### 設問
a – 本文から、「またこのことは同時に社会をよ」を含む箇所で始まり「に対する解答の糸口であろう。」で終わる部分を、一字も変えずに書き出してください。
b – 本文によると、少林寺拳法は本来何として出発しましたか。

### 本文
----

またこのことは同時に社会をより良い方向に変えていくには一人の人間の力ではどうしようもなく、多くの人間との幅広い連帯を創っていかねばならないことを示唆している。こうした社会に規定された個人、そして個人の集合に規定された社会の関係を学んでいくことが、「人間的な成長」という議論に対する解答の糸口であろう。

それではこの人間の構成たる社会を少し眺めてみよう。戦後から六〇年近くが経過し、現在の日本は一定成熟した「民主主義社会」だと言われて久しい。貧困や飢えは表面上は一掃され、識字率も100%近く、国民全てが成熟社会の恩恵を受けていると捉える者も多いであろう。しかし、先日の小泉総理の靖国神社参拝などに見られるように、未だに日本政府・日本人戦争の問題を置き去りにしてきている。A級戦犯が合祀されている靖国神社を参拝する総理大臣を支持するものが大多数を占めるのだ。アジアとりわけ韓国や中国・台湾といった隣国への配慮はそこにはない。加えて近年日米安保の強化を狙うガイドラインの改定や沖縄の駐留米軍基地の整備・拡張、有事法制の研究等、日本は二度と進んではいけない戦争への道を再び進んでいる。
また「精神障害者」への法的な差別や「ホームレス」に対する行政の人権を無視した嫌がらせなど、「民主主義」という名のものに施行される差別が現存するのも事実である。

このような差別構造や平和を脅かす状況に対して是非とも声を挙げていかねばならない。それはたとえ一人でも自分の立場性の中から出来る範囲で行動していくことが大切である。しかし一人一人の人間は弱く、また人の一生も短い。たった一人の力で社会は変わらない。「半ばは自らの幸せを、半ばは他人幸せを」考えることの出来る人間と連帯を求めて行くことが必須だ。そのためにも社会状況・他人の幸せを考え合わせることの出来る人間を一人でも多く作っていくことが大切である。 少林寺拳法は本来金剛禅運動として出発した。現在は戦争の悲惨な記憶も風化し、少林寺を巡る環境も大きく変わってきている。しかし二度と戦争を起こしてはいけない、戦争にいたる状況を止めるために行動できる人間の育成を求めてこの金剛禅運動はある。現在の社会にいつも鋭い視線を持ち、社会の構成員たる人間は一人で生きているのではなく、生かされているものであるとの出発点に立つものでなくてはならない。

武道の在り方を巡って、武道団体の数だけ様々な主張があろう。しかし武道は相手を自らの手で痛み付けるという直接的な体験を契機としている。その峻烈な自他の在り様の確認作業こそが武道の原点である。自らの幸せが他人の幸せにつながっていくような人間と人間の関係、他人の不幸が自らの不幸になってしまうような関係の築き方を学ぶことに武道の現代的な意味が求められる。少林寺拳法における行とはまさにこうした武道を追い求めていく運動に他ならない。

----

チャート分析データ:
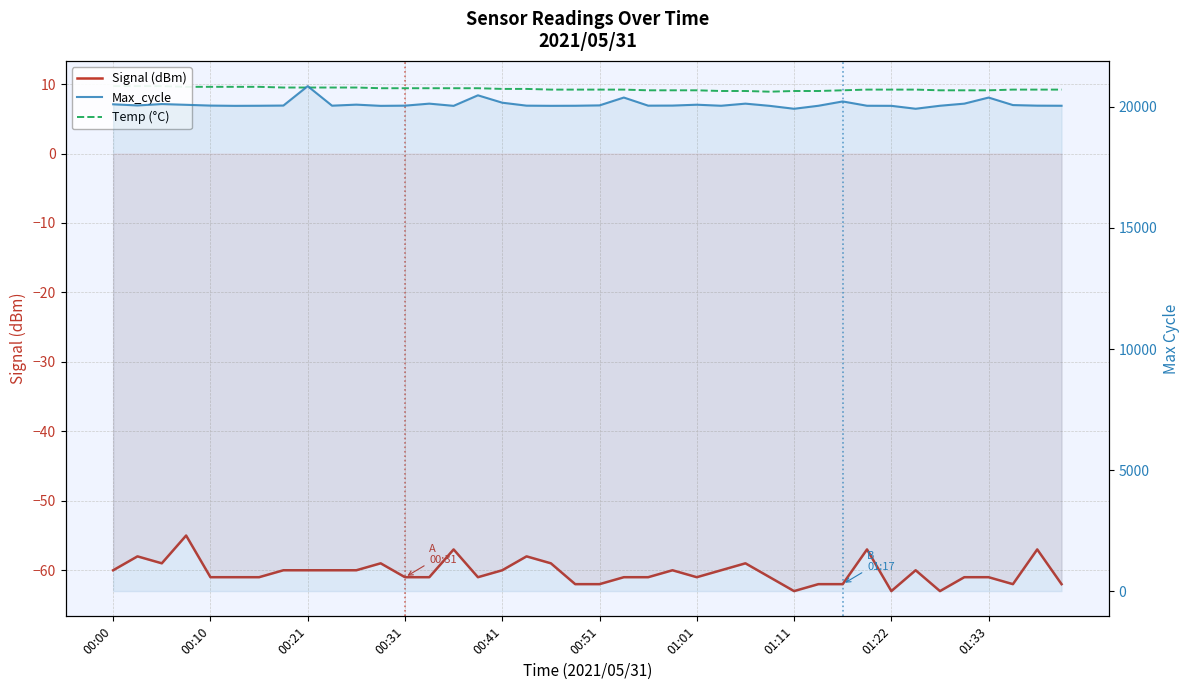

True or false: Temp (°C) has more than 2 interior local peaks.

False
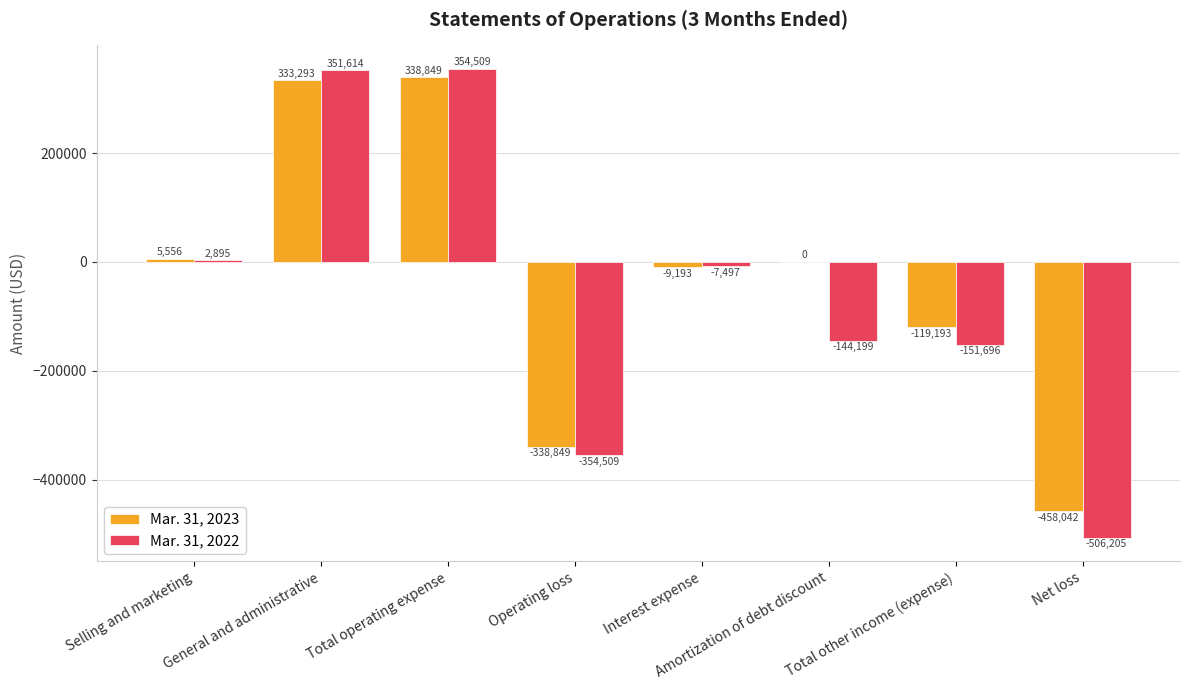

Reading left to right, transcribe all the data shown in this chart.

Mar. 31, 2023: 5556	333293	338849	-338849	-9193	0	-119193	-458042
Mar. 31, 2022: 2895	351614	354509	-354509	-7497	-144199	-151696	-506205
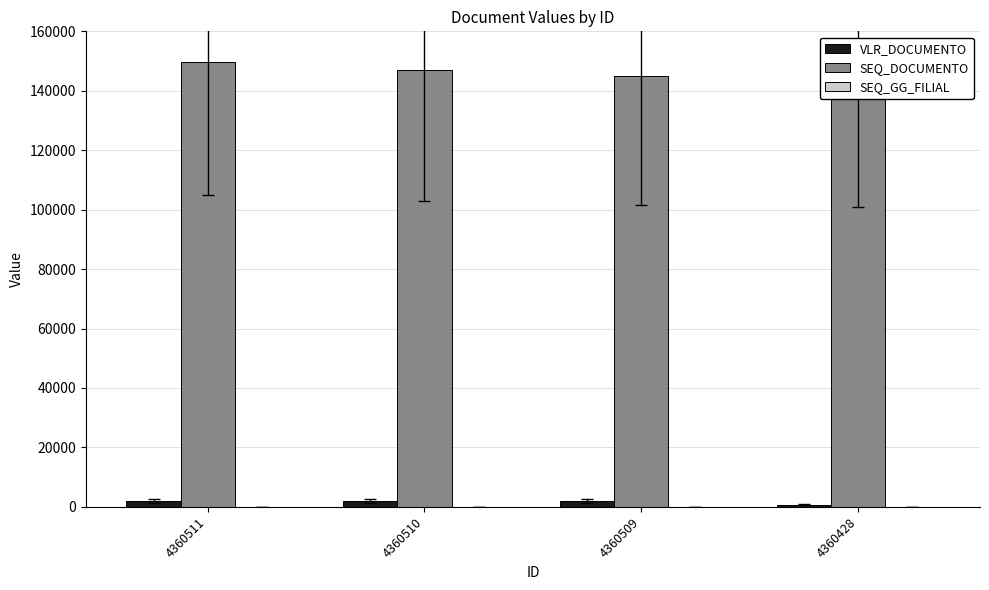

Rank the series by their maximum value, from lowest to highest.

SEQ_GG_FILIAL, VLR_DOCUMENTO, SEQ_DOCUMENTO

----

### 解答
a –
またこのことは同時に社会をより良い方向に変えていくには一人の人間の力ではどうしようもなく、多くの人間との幅広い連帯を創っていかねばならないことを示唆している。こうした社会に規定された個人、そして個人の集合に規定された社会の関係を学んでいくことが、「人間的な成長」という議論に対する解答の糸口であろう。

b – 金剛禅運動として出発しました。